## Task requirements
Render the lines of the rows beginning at the line that contains "### LNBits v1.0 incoming" and ending after the line that contains "After 5 years" as a numbered list, leaving out blank lines. Include only those lines.

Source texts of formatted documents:
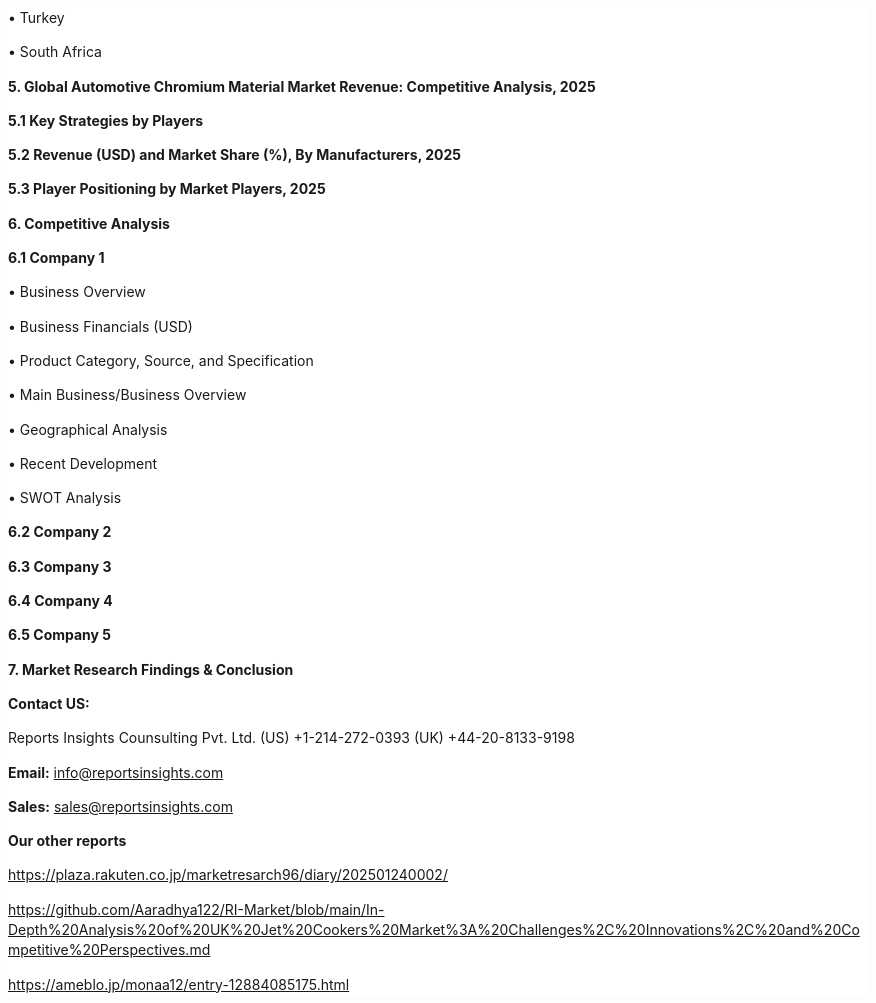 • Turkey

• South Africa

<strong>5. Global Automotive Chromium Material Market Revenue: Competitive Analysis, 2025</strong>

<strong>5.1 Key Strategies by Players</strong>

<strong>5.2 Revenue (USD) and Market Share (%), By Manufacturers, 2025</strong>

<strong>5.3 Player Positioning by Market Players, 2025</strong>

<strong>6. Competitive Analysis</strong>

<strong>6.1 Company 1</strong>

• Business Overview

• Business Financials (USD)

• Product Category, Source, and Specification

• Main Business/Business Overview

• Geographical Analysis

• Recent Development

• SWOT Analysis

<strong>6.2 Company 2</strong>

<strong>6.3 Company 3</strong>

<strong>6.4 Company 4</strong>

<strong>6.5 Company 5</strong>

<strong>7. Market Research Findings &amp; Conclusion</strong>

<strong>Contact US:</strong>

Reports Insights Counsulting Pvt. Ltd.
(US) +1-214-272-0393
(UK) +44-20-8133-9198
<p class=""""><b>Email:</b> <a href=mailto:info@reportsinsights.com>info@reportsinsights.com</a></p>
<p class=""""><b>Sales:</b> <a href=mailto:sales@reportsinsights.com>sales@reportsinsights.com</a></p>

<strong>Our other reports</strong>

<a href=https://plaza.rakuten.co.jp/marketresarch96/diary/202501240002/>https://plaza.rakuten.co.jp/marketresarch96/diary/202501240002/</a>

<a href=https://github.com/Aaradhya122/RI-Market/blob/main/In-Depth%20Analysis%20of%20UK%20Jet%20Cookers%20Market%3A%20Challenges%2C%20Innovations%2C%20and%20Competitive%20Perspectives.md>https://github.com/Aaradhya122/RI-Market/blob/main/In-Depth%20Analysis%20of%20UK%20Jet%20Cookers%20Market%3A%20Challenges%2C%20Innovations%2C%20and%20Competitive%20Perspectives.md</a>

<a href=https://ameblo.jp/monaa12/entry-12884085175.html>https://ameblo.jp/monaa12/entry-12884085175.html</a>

--

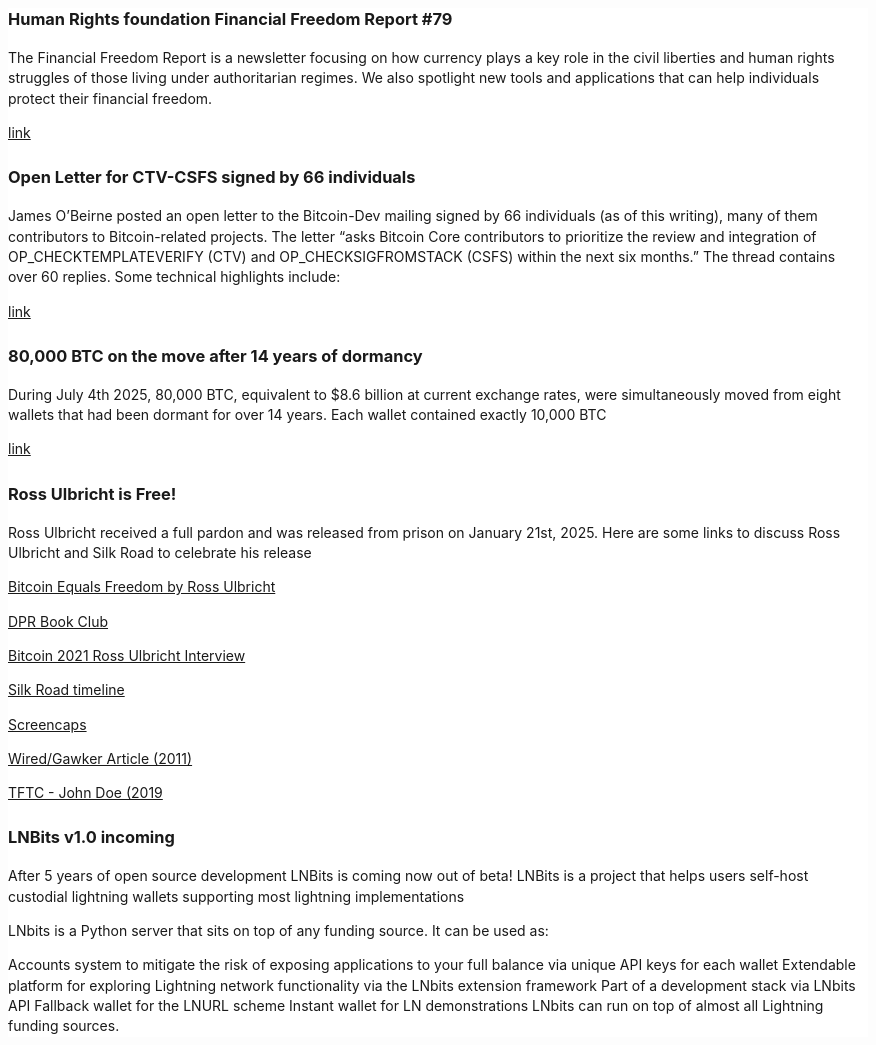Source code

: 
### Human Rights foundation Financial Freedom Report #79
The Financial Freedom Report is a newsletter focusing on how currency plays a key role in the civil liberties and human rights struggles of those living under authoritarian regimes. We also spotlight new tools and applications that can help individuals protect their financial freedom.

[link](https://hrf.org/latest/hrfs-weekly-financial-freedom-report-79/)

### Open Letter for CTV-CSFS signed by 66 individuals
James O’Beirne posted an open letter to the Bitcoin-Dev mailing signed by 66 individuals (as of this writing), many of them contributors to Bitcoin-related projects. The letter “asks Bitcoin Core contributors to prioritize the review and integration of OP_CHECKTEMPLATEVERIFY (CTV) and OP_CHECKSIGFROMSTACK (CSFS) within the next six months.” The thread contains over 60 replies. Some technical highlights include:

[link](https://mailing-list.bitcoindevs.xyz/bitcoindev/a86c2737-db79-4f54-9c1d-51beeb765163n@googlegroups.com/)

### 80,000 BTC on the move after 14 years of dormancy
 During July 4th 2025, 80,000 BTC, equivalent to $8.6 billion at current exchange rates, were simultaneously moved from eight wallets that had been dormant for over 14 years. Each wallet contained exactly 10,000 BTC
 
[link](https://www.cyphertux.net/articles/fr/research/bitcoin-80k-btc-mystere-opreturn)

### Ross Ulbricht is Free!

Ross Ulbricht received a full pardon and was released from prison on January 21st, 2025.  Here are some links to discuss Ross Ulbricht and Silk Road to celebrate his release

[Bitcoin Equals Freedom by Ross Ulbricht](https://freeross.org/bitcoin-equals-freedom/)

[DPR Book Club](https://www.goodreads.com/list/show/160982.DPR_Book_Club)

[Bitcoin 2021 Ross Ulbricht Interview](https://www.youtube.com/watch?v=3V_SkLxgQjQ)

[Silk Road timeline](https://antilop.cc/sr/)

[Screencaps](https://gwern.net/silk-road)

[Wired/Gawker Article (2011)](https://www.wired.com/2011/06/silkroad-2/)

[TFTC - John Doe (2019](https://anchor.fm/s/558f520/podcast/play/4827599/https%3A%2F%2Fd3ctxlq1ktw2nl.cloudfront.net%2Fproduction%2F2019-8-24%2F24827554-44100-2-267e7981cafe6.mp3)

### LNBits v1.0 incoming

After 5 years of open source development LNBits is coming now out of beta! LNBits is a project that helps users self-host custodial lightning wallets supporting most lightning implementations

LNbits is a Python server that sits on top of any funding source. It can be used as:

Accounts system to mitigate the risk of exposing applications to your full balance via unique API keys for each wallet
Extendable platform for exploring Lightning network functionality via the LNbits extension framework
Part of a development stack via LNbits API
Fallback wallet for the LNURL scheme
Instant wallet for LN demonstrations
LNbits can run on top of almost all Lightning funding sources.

==

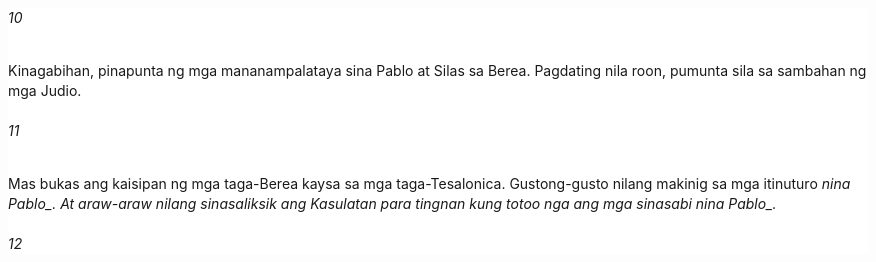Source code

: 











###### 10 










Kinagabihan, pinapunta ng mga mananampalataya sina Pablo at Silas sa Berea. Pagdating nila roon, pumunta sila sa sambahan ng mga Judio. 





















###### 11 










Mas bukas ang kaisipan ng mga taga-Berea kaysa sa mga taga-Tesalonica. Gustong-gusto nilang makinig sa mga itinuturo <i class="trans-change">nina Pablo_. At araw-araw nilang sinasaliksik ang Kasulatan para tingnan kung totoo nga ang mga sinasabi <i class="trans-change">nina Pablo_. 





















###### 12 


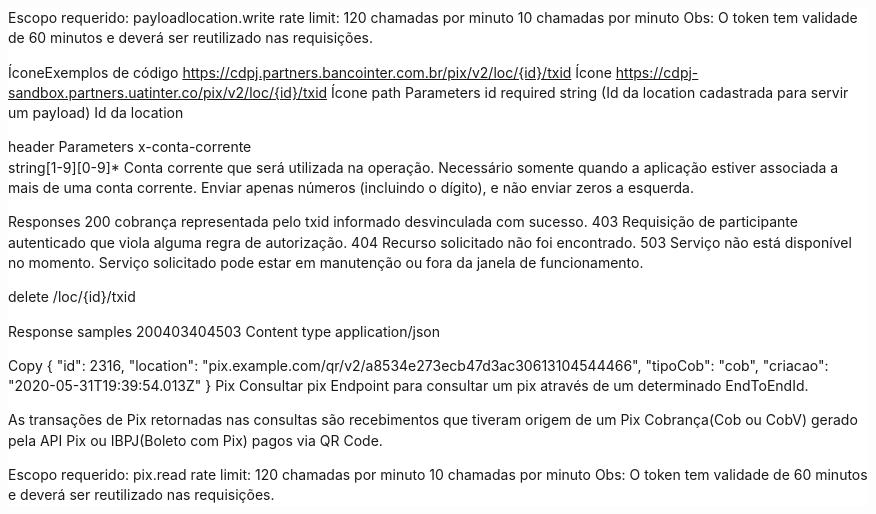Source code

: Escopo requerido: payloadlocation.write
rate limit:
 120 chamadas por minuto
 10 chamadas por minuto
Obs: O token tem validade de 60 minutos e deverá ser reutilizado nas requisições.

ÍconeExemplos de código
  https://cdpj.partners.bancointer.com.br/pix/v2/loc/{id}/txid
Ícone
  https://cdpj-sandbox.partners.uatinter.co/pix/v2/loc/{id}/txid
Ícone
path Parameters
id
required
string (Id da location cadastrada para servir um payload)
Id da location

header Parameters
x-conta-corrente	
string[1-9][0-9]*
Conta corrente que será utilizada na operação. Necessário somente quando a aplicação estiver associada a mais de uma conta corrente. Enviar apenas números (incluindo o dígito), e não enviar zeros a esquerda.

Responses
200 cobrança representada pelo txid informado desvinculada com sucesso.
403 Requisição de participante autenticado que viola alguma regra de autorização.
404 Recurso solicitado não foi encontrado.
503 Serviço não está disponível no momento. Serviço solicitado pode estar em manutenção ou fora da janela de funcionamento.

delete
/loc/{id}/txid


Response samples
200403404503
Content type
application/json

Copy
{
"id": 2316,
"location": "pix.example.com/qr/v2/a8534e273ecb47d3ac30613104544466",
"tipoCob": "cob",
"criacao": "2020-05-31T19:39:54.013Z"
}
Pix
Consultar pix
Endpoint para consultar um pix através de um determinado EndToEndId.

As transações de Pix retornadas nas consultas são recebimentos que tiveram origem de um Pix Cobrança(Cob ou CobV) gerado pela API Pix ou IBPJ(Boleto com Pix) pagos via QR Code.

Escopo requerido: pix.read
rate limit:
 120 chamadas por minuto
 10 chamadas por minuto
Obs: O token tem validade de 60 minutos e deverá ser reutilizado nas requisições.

## Task output
1. ### LNBits v1.0 incoming
2. After 5 years of open source development LNBits is coming now out of beta! LNBits is a project that helps users self-host custodial lightning wallets supporting most lightning implementations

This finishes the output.